Start of TASK INPUT
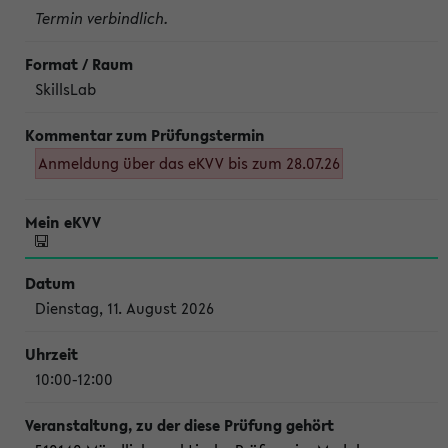
Termin verbindlich.
SkillsLab
Anmeldung über das eKVV bis zum 28.07.26
Dienstag, 11. August 2026
10:00-12:00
End of TASK INPUT
**REQUIRED ACTION**. A verbatim copy of the entries, stripped of pictures, should be produced.

**RESPONSE BELOW**.
Termin verbindlich.
SkillsLab
Anmeldung über das eKVV bis zum 28.07.26
Dienstag, 11. August 2026
10:00-12:00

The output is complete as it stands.